Making a conscious effort to live a green lifestyle takes courage and usually a high up-front investment. Because electric car charging only cost about $0.04 per mile to drive, usually your return on investment is pretty respectable. However, keeping your charging costs low is key to maintaining your electric advantage. Here’s how.
Electric Car Charging – Get a Faster Charge
When you shop for your EV, make sure you invest in one with a faster charger. Electric cars with smaller charge capabilities will cost significantly more to charge, and the time necessary to fully charge will limit your driving range. EVObsession.com recommends the Tesla Model S and X because one hour of charging can add at least 29 miles. Tesla models can also use the Tesla Supercharger network, which is quickly growing across the U.S. and Europe and could potentially add 170 miles in just 30 minutes of charging.
Electric Car Charging – Increase Fuel Efficiency
Just like a traditional gas-run vehicle, an EV with better efficiency won’t cost you as much to “fuel.” TireBuyer.com recommends increasing efficiency by choosing tires with reduced rolling resistance, like the Continental ProContact ECOPlus. In addition, consider turning on your EV’s “economy” mode, which may limit some performance aspects like acceleration, according to FuelEconomy.gov.
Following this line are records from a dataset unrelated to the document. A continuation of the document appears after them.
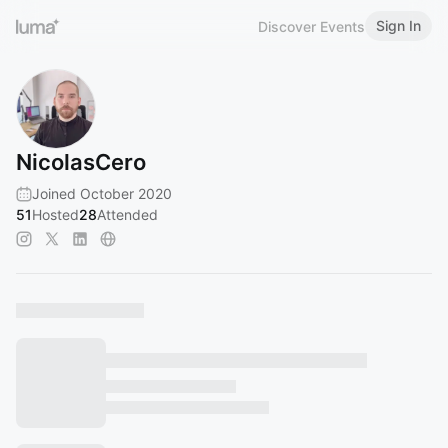
Sign In
Discover Events
NicolasCero
Joined October 2020
51
Hosted
28
Attended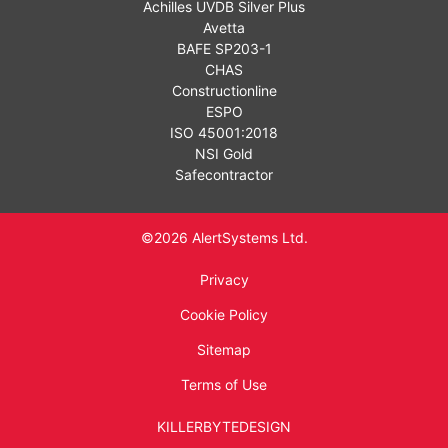
Achilles UVDB Silver Plus
Avetta
BAFE SP203-1
CHAS
Constructionline
ESPO
ISO 45001:2018
NSI Gold
Safecontractor
©2026 AlertSystems Ltd.
Privacy
Cookie Policy
Sitemap
Terms of Use
KILLERBYTEDESIGN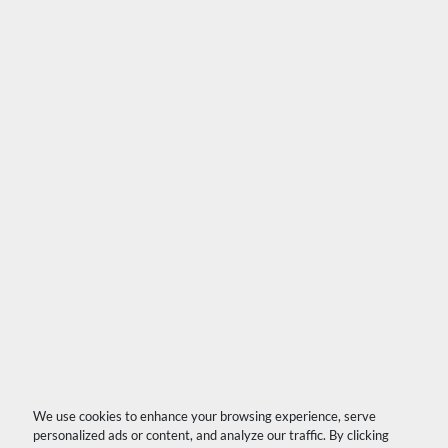
We use cookies to enhance your browsing experience, serve
personalized ads or content, and analyze our traffic. By clicking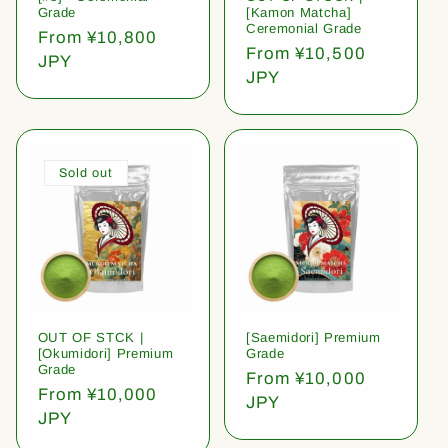
Grade
[Kamon Matcha]
Ceremonial Grade
Regular
From ¥10,800
Regular
From ¥10,500
price
JPY
price
JPY
Sold out
OUT OF STCK |
[Saemidori] Premium
[Okumidori] Premium
Grade
Grade
Regular
From ¥10,000
Regular
From ¥10,000
price
JPY
price
JPY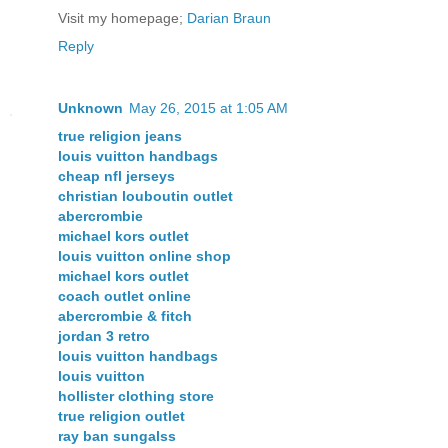
Visit my homepage;
Darian Braun
Reply
Unknown
May 26, 2015 at 1:05 AM
true religion jeans
louis vuitton handbags
cheap nfl jerseys
christian louboutin outlet
abercrombie
michael kors outlet
louis vuitton online shop
michael kors outlet
coach outlet online
abercrombie & fitch
jordan 3 retro
louis vuitton handbags
louis vuitton
hollister clothing store
true religion outlet
ray ban sungalss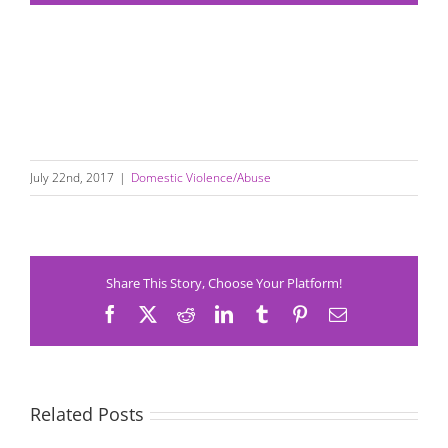
July 22nd, 2017
|
Domestic Violence/Abuse
Share This Story, Choose Your Platform!
Facebook
X
Reddit
LinkedIn
Tumblr
Pinterest
Email
Related Posts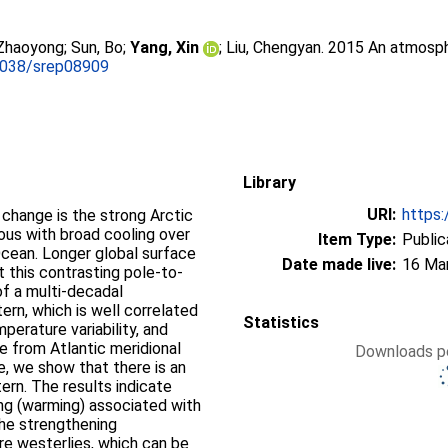
 Zhaoyong
;
Sun, Bo
;
Yang, Xin
;
Liu, Chengyan
. 2015 An atmosphe
1038/srep08909
Library
URI:
https:
 change is the strong Arctic
us with broad cooling over
Item Type:
Public
cean. Longer global surface
Date made live:
16 Ma
 this contrasting pole-to-
of a multi-decadal
ern, which is well correlated
Statistics
perature variability, and
e from Atlantic meridional
Downloads pe
re, we show that there is an
ern. The results indicate
ng (warming) associated with
the strengthening
e westerlies, which can be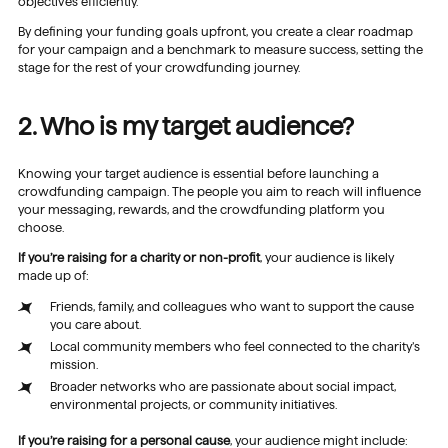
objectives efficiently.
By defining your funding goals upfront, you create a clear roadmap
for your campaign and a benchmark to measure success, setting the
stage for the rest of your crowdfunding journey.
2. Who is my target audience?
Knowing your target audience is essential before launching a
crowdfunding campaign. The people you aim to reach will influence
your messaging, rewards, and the crowdfunding platform you
choose.
If you’re raising for a charity or non-profit
, your audience is likely
made up of:
Friends, family, and colleagues who want to support the cause
you care about.
Local community members who feel connected to the charity’s
mission.
Broader networks who are passionate about social impact,
environmental projects, or community initiatives.
If you’re raising for a personal cause
, your audience might include: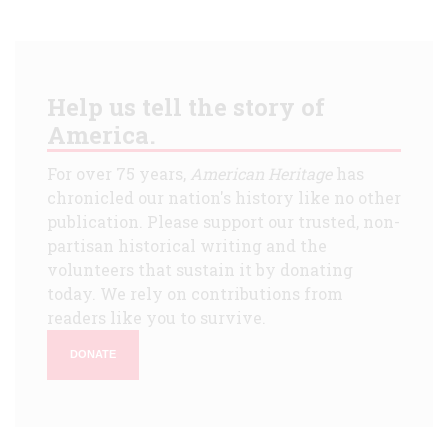
Help us tell the story of
America.
For over 75 years,
American Heritage
has
chronicled our nation's history like no other
publication. Please support our trusted, non-
partisan historical writing and the
volunteers that sustain it by donating
today. We rely on contributions from
readers like you to survive.
DONATE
Other common sense methods apply as well, such as avoiding hard braking and limiting usage of heating and air conditioning.
Electric Car Charging – Switch Your Utility Rate
Ask your utility company if it has an EV charging rate plan. You might be able to save 25 percent or more on your typical charging rates. For example, the Pacific Gas and Electric Co., offers several options depending on the EV owner’s needs, such as single meters — with costs based on time of use — or dual meters.
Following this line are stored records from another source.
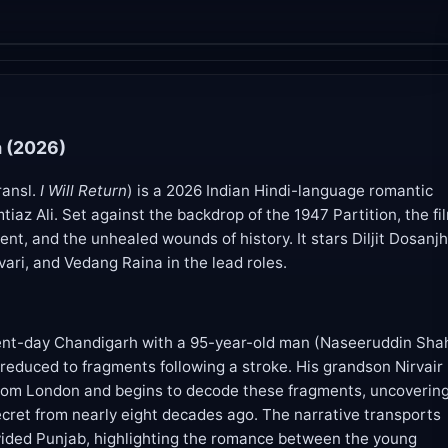
 (2026)
ransl.
I Will Return
) is a 2026 Indian Hindi-language romantic
tiaz Ali. Set against the backdrop of the 1947 Partition, the fi
ent, and the unhealed wounds of history. It stars Diljit Dosanjh
ari, and Vedang Raina in the lead roles.
ent-day Chandigarh with a 95-year-old man (Naseeruddin Sha
educed to fragments following a stroke. His grandson Nirvair
s from London and begins to decode these fragments, uncoverin
ecret from nearly eight decades ago. The narrative transports
vided Punjab, highlighting the romance between the young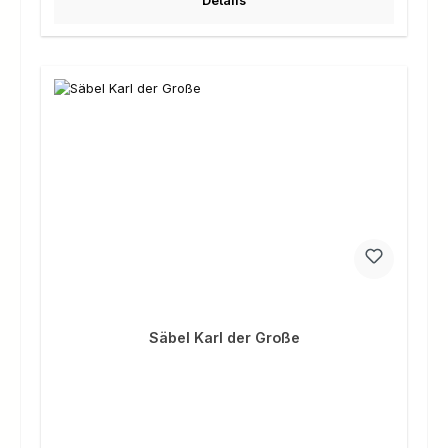
Details
Säbel Karl der Große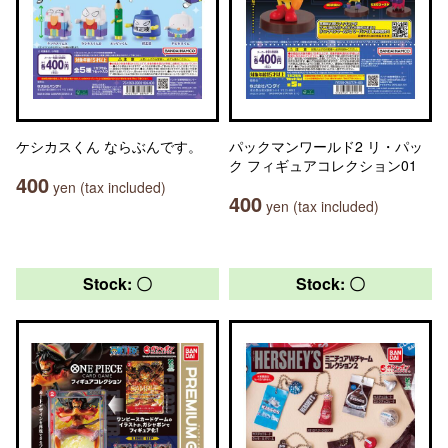
ケシカスくん ならぶんです。
パックマンワールド2 リ・パッ
ク フィギュアコレクション01
400
yen (tax included)
400
yen (tax included)
Stock: 〇
Stock: 〇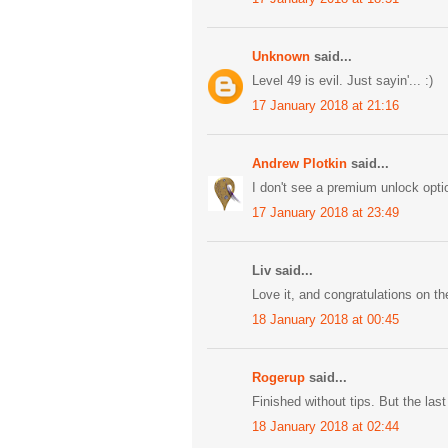
Unknown
said...
Level 49 is evil. Just sayin'... :)
17 January 2018 at 21:16
Andrew Plotkin
said...
I don't see a premium unlock optio
17 January 2018 at 23:49
Liv said...
Love it, and congratulations on th
18 January 2018 at 00:45
Rogerup
said...
Finished without tips. But the las
18 January 2018 at 02:44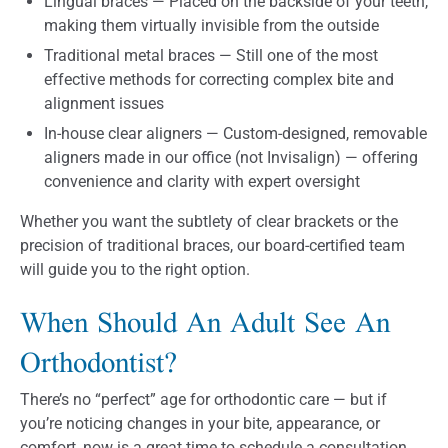
Lingual braces — Placed on the backside of your teeth,
making them virtually invisible from the outside
Traditional metal braces — Still one of the most
effective methods for correcting complex bite and
alignment issues
In-house clear aligners — Custom-designed, removable
aligners made in our office (not Invisalign) — offering
convenience and clarity with expert oversight
Whether you want the subtlety of clear brackets or the
precision of traditional braces, our board-certified team
will guide you to the right option.
When Should An Adult See An
Orthodontist?
There’s no “perfect” age for orthodontic care — but if
you’re noticing changes in your bite, appearance, or
comfort, now is a great time to schedule a consultation.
Electric Car Charging – Top Off at Work
If you have a 120-volt charging cord and a socket at work, take advantage! You could pick up an extra 25 miles worth of electricity if you plug in during your eight-hour work day. But make sure your company is on board before plugging in.
Electric Car Charging – Plug in to the Right Network
Since the most cost-effective way of charging your EV occurs at home, try to curb your public charging to a need-only basis. If your public charging needs are relatively low, it’s best to go with a pay-as-you-go network like ChargePoint. But the best way, of course, is free. Use PlugShare to find the locations of free charging stations in your area.
Electric Car Charging – Charge at the Right Time
As it turns out, your daily commute isn’t the only thing that gets jammed up. The electrical grid is also busier (and more expensive) during peak daytime hours. To avoid the electrical rush hour and optimize your charge, consider subscribing to a time-of-use plan and set up your car to charge after midnight when most people are sleeping. Doing this could cause your charging price to drop from $0.12-0.13 per kWh to $0.05-0.10.
Electric Car Charging – Get a Separate Meter
If your home’s current electrical panel and meter are located near where you plan to charge your car, it might be a good idea to install a separate meter for EV charging. This could help keep your home’s electrical rate on a lower tier, which will cost significantly less per month. A word to the wise: Consult with your utility company before deciding to get a separate EV meter. Digging trenches and running conduit may be more costly than it’s worth.